**Document text:**
::::::::

Church in the World
Anglican conservatives say ‘second reformation’ is already under wayMatt Cresswell
- 28 June 2008
A "second reformation" is under way, say conservative bishops and clergy meeting at the controversial Global Anglican Future Conference (Gafcon) in Jerusalem. Gafcon leaders have described the breakaway conference attended by traditionalists who oppose gay priests and the blessing of same-sex partnerships as a "rescue mission" to the Anglican Communion and a "godly instrument" to bring about repentance and change. Some bishops, including Primate of Nigeria, Peter Akinola, and the US rebel bishop, Martyn Minns, criticised the Archbishop of Canterbury, Dr Rowan Williams, for not adequately dealing with the issue of homosexuality.
The Archbishop of Rwanda, Emmanuel Koloni, said: "This is the beginning of the second reformation", and that those at Gafcon were agents and heralds of this reformation. Defending his statement, he said: "Some of us have gone against the teaching of the Bible. This is about going back to the Bible." In the conference's opening speech Archbishop Akinola said Gafcon would be a reforming "instrument", adding: "Gafcon is a veritable tool within the Communion which God is using."

::::::::

**Dataset:**
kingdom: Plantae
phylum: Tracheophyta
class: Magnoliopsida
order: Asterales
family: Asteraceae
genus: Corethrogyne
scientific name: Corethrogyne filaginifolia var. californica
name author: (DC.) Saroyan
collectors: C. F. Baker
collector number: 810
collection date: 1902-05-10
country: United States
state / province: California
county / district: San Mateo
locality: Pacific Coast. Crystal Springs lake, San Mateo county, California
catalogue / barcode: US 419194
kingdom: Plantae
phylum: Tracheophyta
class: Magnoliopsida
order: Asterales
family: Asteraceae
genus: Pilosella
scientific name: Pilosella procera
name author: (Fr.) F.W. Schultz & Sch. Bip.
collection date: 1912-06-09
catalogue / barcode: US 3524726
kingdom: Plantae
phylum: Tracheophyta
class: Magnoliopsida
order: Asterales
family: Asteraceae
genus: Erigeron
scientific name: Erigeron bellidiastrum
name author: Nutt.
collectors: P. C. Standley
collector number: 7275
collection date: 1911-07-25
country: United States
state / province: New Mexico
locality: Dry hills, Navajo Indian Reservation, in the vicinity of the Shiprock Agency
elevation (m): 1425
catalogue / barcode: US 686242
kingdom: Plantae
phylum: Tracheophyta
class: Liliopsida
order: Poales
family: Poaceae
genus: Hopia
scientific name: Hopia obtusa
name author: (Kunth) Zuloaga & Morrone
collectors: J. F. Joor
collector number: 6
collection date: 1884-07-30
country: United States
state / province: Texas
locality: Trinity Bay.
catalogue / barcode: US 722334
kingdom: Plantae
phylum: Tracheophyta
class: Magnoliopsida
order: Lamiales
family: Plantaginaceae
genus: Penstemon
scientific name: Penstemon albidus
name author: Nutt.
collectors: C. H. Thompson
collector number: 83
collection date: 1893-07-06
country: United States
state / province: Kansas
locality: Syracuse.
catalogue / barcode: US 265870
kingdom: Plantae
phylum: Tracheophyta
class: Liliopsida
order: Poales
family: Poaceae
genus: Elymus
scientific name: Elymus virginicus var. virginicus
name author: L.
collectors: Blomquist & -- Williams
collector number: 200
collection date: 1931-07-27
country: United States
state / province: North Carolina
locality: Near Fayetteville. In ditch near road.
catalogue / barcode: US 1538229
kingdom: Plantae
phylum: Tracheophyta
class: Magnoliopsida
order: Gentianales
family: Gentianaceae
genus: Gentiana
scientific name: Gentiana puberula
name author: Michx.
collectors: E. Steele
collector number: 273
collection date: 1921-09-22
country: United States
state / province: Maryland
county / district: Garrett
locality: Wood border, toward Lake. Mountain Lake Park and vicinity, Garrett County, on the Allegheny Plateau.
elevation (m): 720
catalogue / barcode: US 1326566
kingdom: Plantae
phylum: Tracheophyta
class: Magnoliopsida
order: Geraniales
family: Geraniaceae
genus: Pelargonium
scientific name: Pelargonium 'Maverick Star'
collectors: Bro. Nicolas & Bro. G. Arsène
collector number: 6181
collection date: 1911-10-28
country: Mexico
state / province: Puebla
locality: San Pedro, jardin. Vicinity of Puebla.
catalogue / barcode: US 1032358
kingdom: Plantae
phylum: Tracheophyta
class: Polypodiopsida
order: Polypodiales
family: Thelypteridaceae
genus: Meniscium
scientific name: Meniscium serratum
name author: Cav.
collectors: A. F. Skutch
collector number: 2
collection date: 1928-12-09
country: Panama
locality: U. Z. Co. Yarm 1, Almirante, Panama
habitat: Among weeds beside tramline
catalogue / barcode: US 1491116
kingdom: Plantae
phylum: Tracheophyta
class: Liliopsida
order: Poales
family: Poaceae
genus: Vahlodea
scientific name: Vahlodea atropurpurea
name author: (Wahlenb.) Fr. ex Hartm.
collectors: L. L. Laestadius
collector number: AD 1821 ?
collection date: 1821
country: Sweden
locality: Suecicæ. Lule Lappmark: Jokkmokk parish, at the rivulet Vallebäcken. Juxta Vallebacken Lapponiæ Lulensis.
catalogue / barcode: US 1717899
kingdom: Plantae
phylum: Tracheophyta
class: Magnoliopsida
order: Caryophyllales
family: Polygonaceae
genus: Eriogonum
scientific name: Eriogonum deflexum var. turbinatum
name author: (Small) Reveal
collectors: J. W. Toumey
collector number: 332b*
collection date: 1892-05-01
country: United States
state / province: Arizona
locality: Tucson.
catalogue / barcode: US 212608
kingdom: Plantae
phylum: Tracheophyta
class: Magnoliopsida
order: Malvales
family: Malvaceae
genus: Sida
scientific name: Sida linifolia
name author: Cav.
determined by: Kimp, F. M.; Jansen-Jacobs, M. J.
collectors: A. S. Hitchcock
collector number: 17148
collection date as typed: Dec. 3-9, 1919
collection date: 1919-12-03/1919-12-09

::::::::

Can you quote the article on the Gafcon conference between "Church in the" and "issue of homosexuality.", inclusive?

Church in the World
Anglican conservatives say ‘second reformation’ is already under wayMatt Cresswell
- 28 June 2008
A "second reformation" is under way, say conservative bishops and clergy meeting at the controversial Global Anglican Future Conference (Gafcon) in Jerusalem. Gafcon leaders have described the breakaway conference attended by traditionalists who oppose gay priests and the blessing of same-sex partnerships as a "rescue mission" to the Anglican Communion and a "godly instrument" to bring about repentance and change. Some bishops, including Primate of Nigeria, Peter Akinola, and the US rebel bishop, Martyn Minns, criticised the Archbishop of Canterbury, Dr Rowan Williams, for not adequately dealing with the issue of homosexuality.